- _GIVEN TEXT_
----------------------------------------
École Nationale Supérieure de l'Électronique et de ses Applications (also known as ENSEA) is a graduate school (grande école) of electrical engineering and computer science, located in Cergy (in Val d'Oise department) close to Paris in France.

It was founded in 1952 under the name of ENREA and became ENSEA in 1976.

Admissions
Future engineers are recruited after a centralized and selective country-wide specific entrance examination ("Classes Préparatoires") or laterally into final or pre-final year after a bachelor's degree in electronics or relevant scientific fields (physics, chemistry, electronics, computer science, etc.).

Programs

Grande École Degree 
The Engineering degree (or Diplôme d'Ingénieur de l'École Nationale Supérieure de l'Electronique et de ses Applications) delivered by L'Académie de Versailles; is equivalent to the master's degree in engineering in the United States. Courses spread over three years cover all aspects of electrical, electronics and computer science and engineering, e.g.: signal processing, microelectronics, embedded systems, software engineering, networking, control and power electronics besides some important non-engineering courses such as economics, management, business communications and foreign languages.
----------------------------------------
[Items from a data source]
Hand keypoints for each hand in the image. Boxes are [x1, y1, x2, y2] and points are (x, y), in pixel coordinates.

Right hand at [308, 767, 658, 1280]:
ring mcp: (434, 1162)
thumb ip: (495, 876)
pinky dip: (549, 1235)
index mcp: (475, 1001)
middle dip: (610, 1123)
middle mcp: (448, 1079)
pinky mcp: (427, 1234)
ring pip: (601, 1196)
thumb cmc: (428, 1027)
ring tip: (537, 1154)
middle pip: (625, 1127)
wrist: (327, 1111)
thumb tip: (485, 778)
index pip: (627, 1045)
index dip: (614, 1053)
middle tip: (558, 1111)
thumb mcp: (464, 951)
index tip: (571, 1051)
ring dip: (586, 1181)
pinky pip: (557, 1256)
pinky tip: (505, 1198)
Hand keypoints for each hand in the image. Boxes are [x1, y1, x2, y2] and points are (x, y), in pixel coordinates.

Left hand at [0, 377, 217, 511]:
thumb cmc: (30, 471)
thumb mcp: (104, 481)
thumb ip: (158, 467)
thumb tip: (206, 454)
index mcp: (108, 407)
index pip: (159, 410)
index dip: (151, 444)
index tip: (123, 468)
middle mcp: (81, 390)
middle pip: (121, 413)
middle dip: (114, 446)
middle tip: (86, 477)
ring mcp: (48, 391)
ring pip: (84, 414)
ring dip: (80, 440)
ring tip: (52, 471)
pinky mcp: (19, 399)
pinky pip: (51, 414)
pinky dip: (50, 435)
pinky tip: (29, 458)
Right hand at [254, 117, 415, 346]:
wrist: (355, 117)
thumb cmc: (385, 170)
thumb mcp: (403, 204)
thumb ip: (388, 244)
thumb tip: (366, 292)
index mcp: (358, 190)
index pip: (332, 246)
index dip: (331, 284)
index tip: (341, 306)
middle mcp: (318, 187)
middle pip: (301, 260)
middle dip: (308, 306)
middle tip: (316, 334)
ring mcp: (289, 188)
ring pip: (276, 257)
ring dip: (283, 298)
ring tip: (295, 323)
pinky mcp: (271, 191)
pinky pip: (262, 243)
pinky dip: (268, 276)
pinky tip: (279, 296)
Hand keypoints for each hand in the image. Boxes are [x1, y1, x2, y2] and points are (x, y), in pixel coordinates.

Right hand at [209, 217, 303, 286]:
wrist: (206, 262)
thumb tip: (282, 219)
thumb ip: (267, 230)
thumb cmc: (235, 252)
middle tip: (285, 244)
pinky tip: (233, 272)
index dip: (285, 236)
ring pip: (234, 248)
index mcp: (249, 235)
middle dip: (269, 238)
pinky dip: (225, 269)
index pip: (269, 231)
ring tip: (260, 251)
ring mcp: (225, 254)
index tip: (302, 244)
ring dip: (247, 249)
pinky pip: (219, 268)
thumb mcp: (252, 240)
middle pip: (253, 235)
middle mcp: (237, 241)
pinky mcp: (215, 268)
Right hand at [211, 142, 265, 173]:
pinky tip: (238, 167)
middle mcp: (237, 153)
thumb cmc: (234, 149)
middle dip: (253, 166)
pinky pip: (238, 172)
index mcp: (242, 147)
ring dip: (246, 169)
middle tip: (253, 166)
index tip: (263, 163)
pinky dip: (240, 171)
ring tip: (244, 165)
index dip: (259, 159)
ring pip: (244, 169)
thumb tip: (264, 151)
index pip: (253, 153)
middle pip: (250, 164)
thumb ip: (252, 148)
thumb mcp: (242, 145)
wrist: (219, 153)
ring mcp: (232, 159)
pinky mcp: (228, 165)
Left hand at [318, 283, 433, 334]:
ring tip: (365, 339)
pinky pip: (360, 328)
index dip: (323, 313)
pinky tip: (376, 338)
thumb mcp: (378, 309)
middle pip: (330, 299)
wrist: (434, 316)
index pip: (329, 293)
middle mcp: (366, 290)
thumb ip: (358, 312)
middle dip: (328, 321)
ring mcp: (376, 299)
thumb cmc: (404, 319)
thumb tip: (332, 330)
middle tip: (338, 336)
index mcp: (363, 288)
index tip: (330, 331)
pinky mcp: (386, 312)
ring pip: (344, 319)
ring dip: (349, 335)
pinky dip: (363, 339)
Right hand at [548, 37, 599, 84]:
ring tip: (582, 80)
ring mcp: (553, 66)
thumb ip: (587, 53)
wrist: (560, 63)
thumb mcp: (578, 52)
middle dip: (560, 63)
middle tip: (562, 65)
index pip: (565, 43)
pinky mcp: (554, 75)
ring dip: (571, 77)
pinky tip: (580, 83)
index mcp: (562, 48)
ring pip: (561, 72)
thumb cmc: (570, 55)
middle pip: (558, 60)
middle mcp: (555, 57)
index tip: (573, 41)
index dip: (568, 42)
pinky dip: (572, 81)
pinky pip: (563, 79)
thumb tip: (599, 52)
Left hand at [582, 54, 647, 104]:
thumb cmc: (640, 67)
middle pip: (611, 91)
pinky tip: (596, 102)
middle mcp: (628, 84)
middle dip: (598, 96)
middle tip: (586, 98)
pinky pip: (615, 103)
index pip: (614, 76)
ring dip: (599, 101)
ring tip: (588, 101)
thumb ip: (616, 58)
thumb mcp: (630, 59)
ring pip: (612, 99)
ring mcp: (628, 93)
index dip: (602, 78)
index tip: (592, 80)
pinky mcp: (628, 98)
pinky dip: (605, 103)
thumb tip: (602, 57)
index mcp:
----------------------------------------
- _REQUIRED WORK_
1: Answer these questions using the text about ENSEA:
(a) In what year was the school founded, and under what name?
(b) Which body delivers the school's engineering degree?
(c) Besides the entrance examination, what degree allows students to join in the final or pre-final year?
2: Check each statement against the text about ENSEA. Answer yes or no and quote the words that decide it.
(a) The school is located in Cergy.
(b) The school took the name ENSEA in 1952.
(c) The engineering courses are spread over four years.
3: Write a continuation of the text about ENSEA, starting after its last sentence.

- _ANSWERS GIVEN_
1:
(a) 1952, under the name ENREA.
(b) L'Académie de Versailles.
(c) A bachelor's degree in electronics or relevant scientific fields.

2:
(a) Yes: "located in Cergy (in Val d'Oise department)"
(b) No: "It was founded in 1952 under the name of ENREA and became ENSEA in 1976."
(c) No: "Courses spread over three years"

3:
M.S. Specialized Masters Programs
ENSEA and ITIN offer also an MS Specialized Master labelled by the Conférence des grandes écoles and named TIM (Mobile IT and Telecommunication)

Specialisations
The school presently offers 8 specialisations:
1-Electronics, Communications & Microwaves
2-Networks and Telecommunications
3-Embedded Electronic Systems
4-Mechatronics and Complex Systems
5-Electronics, Instrumentation and Bioscience
6-Control Systems & Power Electronics
7-Computer Systems
8-Multimedia Systems

International orientation
The school has international links with universities from all over the world, especially in the United States, Germany, Spain and UK. It has dual master's degrees with several American and European universities including Technical University of Munich, Imperial College, Georgia Tech, Illinois Institute of Technology and Suny Buffalo. 
ENSEA is also a member of the n+i network of engineering schools and admits 10 students from around the world every year through the N+i program.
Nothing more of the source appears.